Years ago, whenever I climbed into Ron Lindner’s boat, the unmistakable scent of Bang spray greeted me. Bass Assassin, which markets Bang, added impregnated plastics to the lineup last year. “We figured out how to add a liquid salt to plastics, so the salt content is as high as in any lures, but the integrity is far better,” says company president, Robin Shiver. The top seller? “Bang Garlic spray,” he reports, “though we sell a lot of crawfish and shad flavors.”
One of the oldest players in this game, BaitMate, from Wisconsin Pharmacal, has a new concentrated formula with “improved adhesion” and “increased pheromones.” But one of the great things about BaitMate has always been scale fleck—a once popular but seemingly forgotten additive. Scales do flicker down through the water column during a feeding frenzy, and certainly could inspire a hunting response.

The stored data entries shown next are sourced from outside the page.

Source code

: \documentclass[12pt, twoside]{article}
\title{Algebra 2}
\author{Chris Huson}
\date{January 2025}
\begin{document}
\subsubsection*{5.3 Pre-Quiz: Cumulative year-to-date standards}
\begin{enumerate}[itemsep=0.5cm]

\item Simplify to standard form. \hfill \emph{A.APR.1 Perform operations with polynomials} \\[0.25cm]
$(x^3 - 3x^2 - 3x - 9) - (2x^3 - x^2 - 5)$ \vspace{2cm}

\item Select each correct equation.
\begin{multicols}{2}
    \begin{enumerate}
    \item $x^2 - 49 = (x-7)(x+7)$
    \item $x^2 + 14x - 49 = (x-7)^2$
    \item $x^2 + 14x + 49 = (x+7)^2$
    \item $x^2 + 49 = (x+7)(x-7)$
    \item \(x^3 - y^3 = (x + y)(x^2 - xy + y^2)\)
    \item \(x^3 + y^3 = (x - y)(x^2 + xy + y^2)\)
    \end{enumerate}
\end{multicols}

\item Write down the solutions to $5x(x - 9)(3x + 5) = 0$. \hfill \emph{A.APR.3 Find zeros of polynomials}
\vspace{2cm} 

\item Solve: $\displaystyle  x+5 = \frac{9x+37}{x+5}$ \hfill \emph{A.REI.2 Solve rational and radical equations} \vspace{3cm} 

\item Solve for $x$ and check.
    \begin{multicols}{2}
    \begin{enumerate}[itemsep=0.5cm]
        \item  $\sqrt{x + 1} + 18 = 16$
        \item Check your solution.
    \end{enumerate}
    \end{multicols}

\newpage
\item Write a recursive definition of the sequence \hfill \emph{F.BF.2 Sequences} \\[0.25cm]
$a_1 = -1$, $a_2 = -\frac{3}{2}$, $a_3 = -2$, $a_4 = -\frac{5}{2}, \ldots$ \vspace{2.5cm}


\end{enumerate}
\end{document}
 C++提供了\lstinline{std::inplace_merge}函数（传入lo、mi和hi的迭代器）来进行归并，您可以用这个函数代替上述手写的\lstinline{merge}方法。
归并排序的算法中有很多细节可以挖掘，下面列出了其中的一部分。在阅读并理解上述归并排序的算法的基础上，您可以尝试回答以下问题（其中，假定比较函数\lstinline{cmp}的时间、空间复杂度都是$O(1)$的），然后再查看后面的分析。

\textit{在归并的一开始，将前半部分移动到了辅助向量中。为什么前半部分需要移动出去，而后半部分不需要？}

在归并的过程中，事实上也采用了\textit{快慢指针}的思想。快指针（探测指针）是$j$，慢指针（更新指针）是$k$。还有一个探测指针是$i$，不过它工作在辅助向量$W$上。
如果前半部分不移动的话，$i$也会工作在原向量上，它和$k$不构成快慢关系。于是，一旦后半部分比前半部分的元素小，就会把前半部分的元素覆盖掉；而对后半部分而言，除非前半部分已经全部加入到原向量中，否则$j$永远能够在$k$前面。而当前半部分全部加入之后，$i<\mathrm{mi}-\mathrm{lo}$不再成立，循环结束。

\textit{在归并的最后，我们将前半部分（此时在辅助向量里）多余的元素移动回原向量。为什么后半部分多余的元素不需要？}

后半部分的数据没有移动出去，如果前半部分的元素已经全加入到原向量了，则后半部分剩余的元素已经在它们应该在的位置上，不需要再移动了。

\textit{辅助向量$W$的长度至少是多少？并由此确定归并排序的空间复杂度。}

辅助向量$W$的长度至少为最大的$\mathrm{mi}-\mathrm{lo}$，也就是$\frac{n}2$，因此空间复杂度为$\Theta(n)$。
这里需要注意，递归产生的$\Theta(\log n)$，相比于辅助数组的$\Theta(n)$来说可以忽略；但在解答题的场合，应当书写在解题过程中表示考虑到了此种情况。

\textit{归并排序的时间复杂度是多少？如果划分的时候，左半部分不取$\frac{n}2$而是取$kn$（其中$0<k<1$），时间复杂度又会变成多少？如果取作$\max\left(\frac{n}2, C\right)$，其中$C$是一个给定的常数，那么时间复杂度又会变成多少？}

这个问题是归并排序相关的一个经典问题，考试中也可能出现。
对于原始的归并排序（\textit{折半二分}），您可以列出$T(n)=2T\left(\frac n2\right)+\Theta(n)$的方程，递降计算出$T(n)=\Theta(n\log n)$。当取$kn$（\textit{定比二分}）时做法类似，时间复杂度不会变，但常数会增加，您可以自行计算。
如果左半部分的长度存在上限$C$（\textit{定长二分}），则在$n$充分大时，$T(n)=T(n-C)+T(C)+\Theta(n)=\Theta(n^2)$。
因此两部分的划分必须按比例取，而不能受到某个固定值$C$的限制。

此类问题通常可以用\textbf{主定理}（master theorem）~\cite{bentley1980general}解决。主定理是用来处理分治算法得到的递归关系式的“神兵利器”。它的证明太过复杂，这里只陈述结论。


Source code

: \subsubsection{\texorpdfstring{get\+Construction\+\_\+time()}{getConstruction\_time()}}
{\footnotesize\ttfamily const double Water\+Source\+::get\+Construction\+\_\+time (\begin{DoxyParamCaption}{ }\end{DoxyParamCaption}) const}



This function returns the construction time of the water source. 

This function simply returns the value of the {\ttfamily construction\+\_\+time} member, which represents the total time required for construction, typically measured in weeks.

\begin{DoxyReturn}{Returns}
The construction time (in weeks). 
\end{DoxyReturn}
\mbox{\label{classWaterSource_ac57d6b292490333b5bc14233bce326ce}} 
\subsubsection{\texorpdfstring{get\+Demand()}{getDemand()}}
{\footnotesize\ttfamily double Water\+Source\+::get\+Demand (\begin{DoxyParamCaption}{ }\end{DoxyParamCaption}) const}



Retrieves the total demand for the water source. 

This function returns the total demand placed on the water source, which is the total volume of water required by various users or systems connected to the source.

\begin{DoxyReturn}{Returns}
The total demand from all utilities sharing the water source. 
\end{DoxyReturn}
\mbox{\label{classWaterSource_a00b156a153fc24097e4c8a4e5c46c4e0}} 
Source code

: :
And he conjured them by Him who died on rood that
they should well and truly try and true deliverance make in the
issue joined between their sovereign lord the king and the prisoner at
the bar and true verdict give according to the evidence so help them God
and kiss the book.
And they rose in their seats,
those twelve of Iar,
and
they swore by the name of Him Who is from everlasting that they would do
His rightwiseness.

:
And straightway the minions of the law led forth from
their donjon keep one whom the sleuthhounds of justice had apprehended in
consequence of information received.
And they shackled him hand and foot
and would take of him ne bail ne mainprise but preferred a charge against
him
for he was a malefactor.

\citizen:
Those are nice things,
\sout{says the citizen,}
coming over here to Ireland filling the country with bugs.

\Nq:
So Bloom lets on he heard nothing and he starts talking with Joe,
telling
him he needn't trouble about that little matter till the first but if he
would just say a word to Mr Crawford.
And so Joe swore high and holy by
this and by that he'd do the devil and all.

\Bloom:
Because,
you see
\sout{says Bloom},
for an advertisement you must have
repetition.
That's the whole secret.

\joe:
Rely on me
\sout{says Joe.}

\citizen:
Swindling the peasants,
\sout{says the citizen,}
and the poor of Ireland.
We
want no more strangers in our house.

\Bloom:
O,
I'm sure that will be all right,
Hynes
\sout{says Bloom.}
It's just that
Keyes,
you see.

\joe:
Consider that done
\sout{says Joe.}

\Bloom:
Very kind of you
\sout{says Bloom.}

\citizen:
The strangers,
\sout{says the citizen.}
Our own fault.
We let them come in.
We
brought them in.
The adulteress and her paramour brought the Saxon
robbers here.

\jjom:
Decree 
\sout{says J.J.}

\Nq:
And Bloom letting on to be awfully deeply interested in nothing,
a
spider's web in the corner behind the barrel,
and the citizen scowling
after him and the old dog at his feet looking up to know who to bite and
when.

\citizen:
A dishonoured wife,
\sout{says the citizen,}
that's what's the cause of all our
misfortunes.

Most scent products claim to include pheromones. Detractors point out that pheromones are scents best known to be released prior to spawning to attract mates. “Why would you want to make them respond to sex stimulants?” asks Bobby Uhrig, owner of MegaStrike. “Fish would swim right past your bait looking for something else.” MegaStrike, long popular among professional anglers, recently introduced scented plastics in unique and original shapes like the Mega Bug and Mega Tube—which blurs the line between plastic craw and tube. “A tube essentially mimics a craw,” Uhrig reasons, “why not give it claws?”
If you haven’t experienced walleyes or bass biting Northland’s new Impulse Leech better than they bite the real thing, prepare yourself. Happens more often than you might believe, but how? Just my opinion, but it seems possible bass can be conditioned to livebait when many fishermen use it daily on the same kind of rig over many years.
To stink or not to stink is the question, though it seems painfully obvious to me that anglers who resist using scent are more worried about staining their boat carpet than catching fish. Or being lazy. I’ll let Balog make the final argument:
“A certain brand of flavored baits was altered by the manufacturer. The original ones were oily and smelled like garlic. The new version lacks scent, but comes in the same shapes, styles, and colors. On many occasions, I’ve caught fish every cast with an old bait, switched to the new one and couldn’t get a bite. Switch back to the former formula and catch one right away.” Got scent?
*Matt Straw, Brainerd, Minnesota, is an In-Fisherman field editor, avid bass angler, and long-time contributor to In-Fisherman publications.